Pecos - For years, Pecos has been best known for two things - canteloupe and the rodeo. But it's beginning to gain recognition for something else - oil production.
While most areas of West Texas have enjoyed the benefits of oil production for decades, drilling in Reeves County was never economical. But advances in technology have totally changed all that. Now, with a rig count of 34, Reeves County is one of the hottest exploration spots in the entire state. As a result, the city of Pecos is booming.
It's something business owners have been waiting for for decades. Local restaurant owner Alfred Gomez says, "80's and 90's... Pecos really turned into a ghosttown. Things were really bleak there for a while."
But about a year ago, things started changing. Gomez says business at his restaurant, Alfredo's, has grown around 50 percent over the past year.
"We've really had a lot of new people coming in to town and a lot of new trucking companies coming in to help facilitate the oil and gas industry," says Pecos Mayor Venetta Seals.
But all this growth hasn't come without growing pains. Seals says, "We weren't totally prepared for this, and I think the areas where we're really experiencing the most growing pains are with our lack of housing."
But that lack of housing has actually helped local motels like the new Comfort Suites.
"There's a lot of opportunity when it comes to oilfield services, so we thought that we could get good business around here," says Hema Patel, Comfort Suites general manager.
And they were right.
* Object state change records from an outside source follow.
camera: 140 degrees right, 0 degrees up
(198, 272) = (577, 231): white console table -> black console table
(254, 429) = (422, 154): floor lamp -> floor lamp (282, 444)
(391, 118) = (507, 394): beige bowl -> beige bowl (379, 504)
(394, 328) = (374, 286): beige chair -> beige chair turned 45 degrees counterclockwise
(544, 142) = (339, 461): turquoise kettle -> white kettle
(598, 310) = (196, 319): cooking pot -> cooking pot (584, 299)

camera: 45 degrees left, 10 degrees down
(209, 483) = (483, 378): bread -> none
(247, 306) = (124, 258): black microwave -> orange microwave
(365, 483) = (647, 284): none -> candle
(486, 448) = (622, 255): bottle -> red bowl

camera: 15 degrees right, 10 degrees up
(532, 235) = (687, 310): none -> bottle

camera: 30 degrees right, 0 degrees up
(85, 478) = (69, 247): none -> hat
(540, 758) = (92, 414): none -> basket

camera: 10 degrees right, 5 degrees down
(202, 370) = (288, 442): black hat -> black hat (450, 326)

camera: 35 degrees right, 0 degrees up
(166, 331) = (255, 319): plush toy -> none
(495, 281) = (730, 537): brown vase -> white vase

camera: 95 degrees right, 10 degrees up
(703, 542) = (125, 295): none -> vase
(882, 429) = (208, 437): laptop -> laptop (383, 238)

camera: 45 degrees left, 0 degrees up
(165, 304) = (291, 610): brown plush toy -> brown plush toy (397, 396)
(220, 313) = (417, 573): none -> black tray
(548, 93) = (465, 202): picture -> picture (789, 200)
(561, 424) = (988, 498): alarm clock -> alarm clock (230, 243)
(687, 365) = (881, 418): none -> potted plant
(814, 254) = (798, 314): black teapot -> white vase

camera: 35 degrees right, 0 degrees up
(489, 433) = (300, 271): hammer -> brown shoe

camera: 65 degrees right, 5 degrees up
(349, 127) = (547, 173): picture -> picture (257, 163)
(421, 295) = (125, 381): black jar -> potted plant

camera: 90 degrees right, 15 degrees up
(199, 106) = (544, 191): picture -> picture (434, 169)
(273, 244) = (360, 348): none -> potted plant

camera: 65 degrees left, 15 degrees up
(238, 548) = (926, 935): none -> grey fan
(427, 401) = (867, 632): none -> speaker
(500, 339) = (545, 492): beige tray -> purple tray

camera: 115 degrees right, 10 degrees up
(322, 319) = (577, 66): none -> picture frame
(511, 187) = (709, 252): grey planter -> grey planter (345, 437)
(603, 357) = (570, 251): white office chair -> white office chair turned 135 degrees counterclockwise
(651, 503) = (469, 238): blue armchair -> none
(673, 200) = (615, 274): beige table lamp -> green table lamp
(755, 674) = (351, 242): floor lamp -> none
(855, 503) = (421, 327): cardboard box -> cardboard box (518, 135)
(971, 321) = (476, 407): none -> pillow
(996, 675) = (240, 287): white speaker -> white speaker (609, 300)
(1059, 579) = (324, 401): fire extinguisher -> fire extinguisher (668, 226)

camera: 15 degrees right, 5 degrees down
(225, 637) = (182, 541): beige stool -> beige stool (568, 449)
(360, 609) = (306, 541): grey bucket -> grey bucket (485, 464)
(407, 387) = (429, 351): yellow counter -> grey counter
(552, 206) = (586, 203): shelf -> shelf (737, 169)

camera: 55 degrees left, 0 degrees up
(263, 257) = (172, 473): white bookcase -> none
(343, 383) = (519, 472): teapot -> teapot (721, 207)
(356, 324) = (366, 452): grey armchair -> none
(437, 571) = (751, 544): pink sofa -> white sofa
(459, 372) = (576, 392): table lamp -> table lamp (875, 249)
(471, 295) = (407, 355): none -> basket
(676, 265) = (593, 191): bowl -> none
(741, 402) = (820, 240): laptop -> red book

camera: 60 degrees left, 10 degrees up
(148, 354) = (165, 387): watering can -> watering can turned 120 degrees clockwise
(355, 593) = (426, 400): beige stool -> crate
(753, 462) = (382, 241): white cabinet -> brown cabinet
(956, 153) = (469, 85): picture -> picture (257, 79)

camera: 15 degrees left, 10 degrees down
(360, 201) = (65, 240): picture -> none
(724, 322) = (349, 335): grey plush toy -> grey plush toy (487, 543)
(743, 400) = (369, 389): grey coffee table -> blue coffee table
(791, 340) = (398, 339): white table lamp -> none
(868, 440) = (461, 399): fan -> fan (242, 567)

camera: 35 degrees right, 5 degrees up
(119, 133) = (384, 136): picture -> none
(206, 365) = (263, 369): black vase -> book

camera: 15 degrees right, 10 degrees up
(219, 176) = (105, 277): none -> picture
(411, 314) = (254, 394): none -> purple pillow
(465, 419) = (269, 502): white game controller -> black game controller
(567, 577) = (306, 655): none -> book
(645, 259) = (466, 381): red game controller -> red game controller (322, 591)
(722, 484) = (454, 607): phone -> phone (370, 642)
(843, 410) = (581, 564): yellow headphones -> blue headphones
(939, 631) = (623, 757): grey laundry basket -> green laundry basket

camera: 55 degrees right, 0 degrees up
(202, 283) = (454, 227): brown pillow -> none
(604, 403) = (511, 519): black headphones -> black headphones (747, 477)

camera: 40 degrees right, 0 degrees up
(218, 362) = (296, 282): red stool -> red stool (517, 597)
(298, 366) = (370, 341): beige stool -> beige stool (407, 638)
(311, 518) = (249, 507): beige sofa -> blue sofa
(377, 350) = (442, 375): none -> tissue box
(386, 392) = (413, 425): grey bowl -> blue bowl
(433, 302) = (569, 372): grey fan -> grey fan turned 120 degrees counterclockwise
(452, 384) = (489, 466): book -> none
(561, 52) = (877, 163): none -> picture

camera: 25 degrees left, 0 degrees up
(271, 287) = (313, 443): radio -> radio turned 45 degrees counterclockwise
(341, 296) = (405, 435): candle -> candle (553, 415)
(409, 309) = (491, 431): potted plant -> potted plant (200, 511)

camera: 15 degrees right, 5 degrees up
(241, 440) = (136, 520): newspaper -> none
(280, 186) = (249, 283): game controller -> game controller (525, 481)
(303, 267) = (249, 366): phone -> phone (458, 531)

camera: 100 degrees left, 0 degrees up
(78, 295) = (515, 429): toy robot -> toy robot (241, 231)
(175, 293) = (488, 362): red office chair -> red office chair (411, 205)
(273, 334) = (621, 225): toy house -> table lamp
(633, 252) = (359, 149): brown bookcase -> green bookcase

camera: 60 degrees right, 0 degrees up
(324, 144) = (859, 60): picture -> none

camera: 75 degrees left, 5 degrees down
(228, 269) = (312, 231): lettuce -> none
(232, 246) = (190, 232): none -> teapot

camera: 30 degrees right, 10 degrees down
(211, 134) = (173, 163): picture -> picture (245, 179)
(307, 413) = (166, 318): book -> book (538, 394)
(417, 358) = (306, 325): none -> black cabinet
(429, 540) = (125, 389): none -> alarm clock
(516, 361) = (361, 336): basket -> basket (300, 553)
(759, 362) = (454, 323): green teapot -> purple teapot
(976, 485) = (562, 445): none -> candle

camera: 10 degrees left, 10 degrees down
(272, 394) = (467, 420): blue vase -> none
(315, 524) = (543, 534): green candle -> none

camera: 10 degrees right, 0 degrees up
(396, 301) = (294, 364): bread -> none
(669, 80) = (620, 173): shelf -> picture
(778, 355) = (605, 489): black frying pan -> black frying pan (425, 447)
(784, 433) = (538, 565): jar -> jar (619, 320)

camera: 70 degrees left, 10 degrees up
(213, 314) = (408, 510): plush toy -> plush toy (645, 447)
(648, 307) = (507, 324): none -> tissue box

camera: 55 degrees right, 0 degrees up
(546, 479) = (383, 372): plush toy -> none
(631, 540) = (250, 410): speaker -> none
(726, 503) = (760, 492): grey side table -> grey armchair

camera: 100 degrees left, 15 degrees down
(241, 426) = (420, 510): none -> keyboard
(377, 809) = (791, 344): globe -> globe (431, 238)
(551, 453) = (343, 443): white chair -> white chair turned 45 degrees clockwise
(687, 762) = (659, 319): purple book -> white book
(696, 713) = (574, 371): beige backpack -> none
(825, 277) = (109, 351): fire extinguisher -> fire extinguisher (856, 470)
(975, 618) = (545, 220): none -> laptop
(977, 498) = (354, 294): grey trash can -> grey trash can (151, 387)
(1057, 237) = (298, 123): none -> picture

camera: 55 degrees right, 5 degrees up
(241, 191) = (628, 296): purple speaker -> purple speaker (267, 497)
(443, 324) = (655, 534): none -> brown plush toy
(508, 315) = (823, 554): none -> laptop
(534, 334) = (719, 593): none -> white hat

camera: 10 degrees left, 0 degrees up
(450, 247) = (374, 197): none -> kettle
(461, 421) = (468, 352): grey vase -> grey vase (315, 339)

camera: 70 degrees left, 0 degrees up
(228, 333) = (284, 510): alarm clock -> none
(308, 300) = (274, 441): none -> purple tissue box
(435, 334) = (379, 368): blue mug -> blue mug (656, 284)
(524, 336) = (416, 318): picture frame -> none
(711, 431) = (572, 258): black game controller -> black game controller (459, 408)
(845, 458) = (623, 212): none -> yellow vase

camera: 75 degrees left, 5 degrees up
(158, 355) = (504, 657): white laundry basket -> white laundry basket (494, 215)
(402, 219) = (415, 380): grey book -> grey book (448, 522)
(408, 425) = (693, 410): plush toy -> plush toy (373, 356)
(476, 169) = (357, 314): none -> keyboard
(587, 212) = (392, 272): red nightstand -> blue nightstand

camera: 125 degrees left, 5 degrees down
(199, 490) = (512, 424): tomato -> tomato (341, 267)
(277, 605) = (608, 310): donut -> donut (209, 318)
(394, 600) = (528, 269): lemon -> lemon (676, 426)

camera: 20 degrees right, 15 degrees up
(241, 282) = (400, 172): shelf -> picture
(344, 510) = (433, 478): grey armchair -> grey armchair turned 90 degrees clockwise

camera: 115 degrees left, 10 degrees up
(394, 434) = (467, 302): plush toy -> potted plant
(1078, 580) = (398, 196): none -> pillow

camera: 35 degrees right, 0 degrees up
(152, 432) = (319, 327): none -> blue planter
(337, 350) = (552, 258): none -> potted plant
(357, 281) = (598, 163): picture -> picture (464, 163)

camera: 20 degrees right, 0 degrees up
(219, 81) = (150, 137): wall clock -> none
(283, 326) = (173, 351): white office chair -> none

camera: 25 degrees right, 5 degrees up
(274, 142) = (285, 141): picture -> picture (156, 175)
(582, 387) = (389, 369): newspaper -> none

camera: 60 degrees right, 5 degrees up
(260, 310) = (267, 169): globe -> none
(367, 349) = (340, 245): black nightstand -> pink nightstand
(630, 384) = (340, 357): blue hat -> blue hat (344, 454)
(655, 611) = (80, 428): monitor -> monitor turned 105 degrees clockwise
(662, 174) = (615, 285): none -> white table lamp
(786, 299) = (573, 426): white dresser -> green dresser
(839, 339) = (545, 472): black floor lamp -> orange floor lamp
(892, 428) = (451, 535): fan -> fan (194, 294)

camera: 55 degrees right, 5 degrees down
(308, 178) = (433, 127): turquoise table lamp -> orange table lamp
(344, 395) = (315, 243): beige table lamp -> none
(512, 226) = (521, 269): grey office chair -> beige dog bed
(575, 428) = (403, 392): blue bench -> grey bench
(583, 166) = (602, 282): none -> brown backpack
Just like the other new motels in town, Comfort Suites is booked solid almost every night.
While this is helping the housing shortage, there's one problem that's harder to solve. Seals says, "Because we have not had a lot of revenue base for several decades, we're now playing catch up to replace water and sewer lines and to repair our streets."
But an increase in population means an increase in profits for the city. So as long as drilling activity in Reeves County continues, the future will look bright for Pecos. Seals adds, "It's a wonderful feeling for the community because we do have more revenue base coming in, and we see a future in getting things repaired and replaced that have needed repairing and replacing for a long time. And now, we see the opportunity to start in on that."
Mayor Seals doesn't know how much the population has grown over the past year. But she says that back in 2009, the city sold 30,000 gallons of water. In 2010, that number more than doubled. And by the end of this year, they expect to sell 100,000 gallons.
So it's no question, Pecos is growing fast.